Aku menatapnya dengan ekspresi wajah biasa saja. Tak terlalu heran juga. Toh, tadi dia sudah bilang kalau dia takut sama ibuku, jadi tak perlu aku heran lagi.
”Awalnya aku nerima surat-surat itu, mau aku kasih kamu pulang sekolah aja. Aku tungguin kamu di pintu gerbang, tapi kita nggak ketemu. Aku bawa pulang surat-surat itu. Besoknya aku cari-cari kamu, nggak ketemu lagi, ya sudah, aku kembalikan aja surat-surat itu. Aku takut ketangkap guru kalau ada jadwal penggeledahan isi tas secara mendadak gitu,”
Aku menggangguk paham.
”Yang nitip surat itu, Taufan, teman seangkatanku. Terus ada Gustiawan teman seangkatanmu. Anak kelas J,”
Aku menaikan alisku. Aku nggak mengenal nama-nama yang disebut oleh Kak Veny itu.
”Aku nggak mengenal mereka. Darimana mereka tahu aku?”
Kak Veny menggendikan bahunya.
”Kenapa nitip suratnya ke Kak Veny?”
”Nggak tahu. Mungkin mereka tahu kalau kita tinggal satu komplek perumahan,”

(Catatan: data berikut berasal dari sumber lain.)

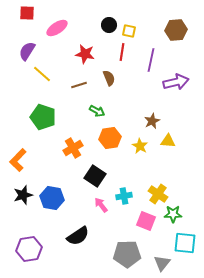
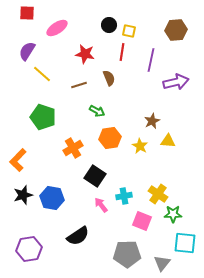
pink square: moved 4 px left
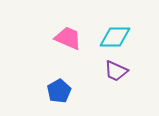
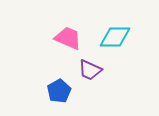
purple trapezoid: moved 26 px left, 1 px up
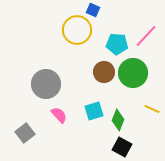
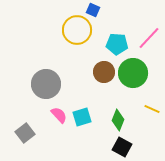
pink line: moved 3 px right, 2 px down
cyan square: moved 12 px left, 6 px down
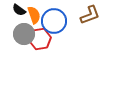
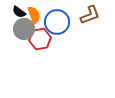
black semicircle: moved 2 px down
blue circle: moved 3 px right, 1 px down
gray circle: moved 5 px up
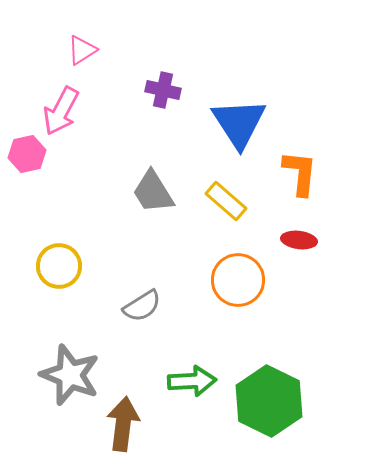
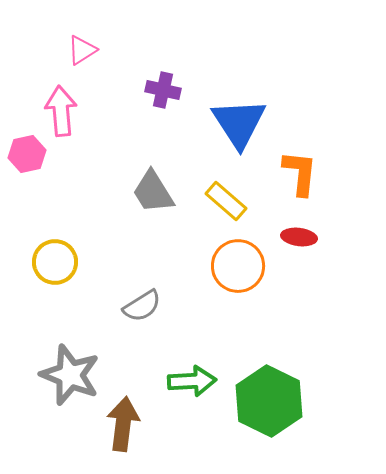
pink arrow: rotated 147 degrees clockwise
red ellipse: moved 3 px up
yellow circle: moved 4 px left, 4 px up
orange circle: moved 14 px up
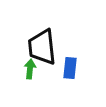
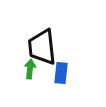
blue rectangle: moved 9 px left, 5 px down
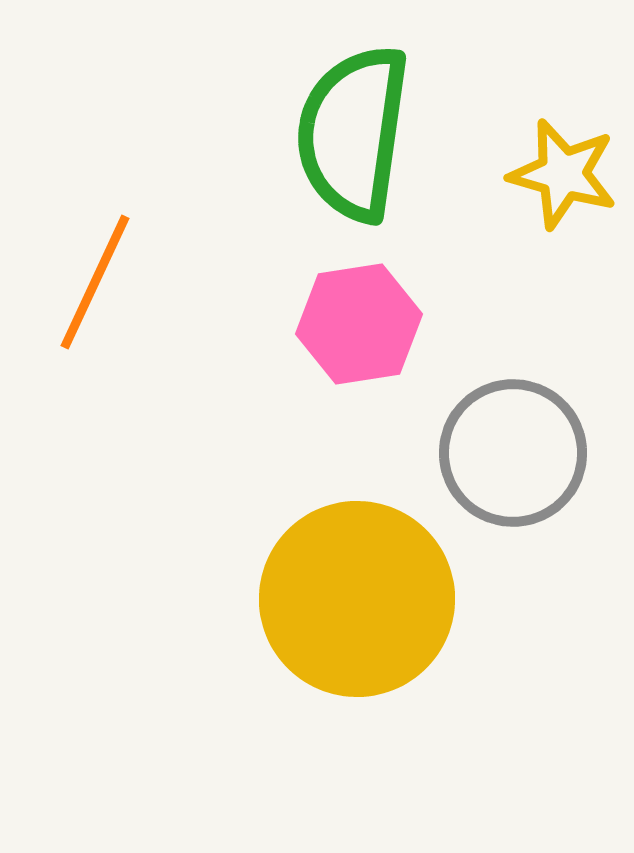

”Tahu darimana sih mereka?”
”Nggak tahu juga. Tapi teman sekelasku tahu sih kalau kita satu komplek. Kan beberapa dari mereka pernah belajar kelompok di rumahku. Makanya tahu,”
Aku menggangguk ringan.
”Kamu nggak marah kan suratnya nggak aku kasih ke kamu?”
”Nggak. Nggak apa-apa. Kalau dikasih ke aku ntar yang ada aku juga takut ketahuan ibuku. Jadi lebih baik begitu. Dikembalikan sama mereka. Makasih nggak dikasih ke aku,” jawabku.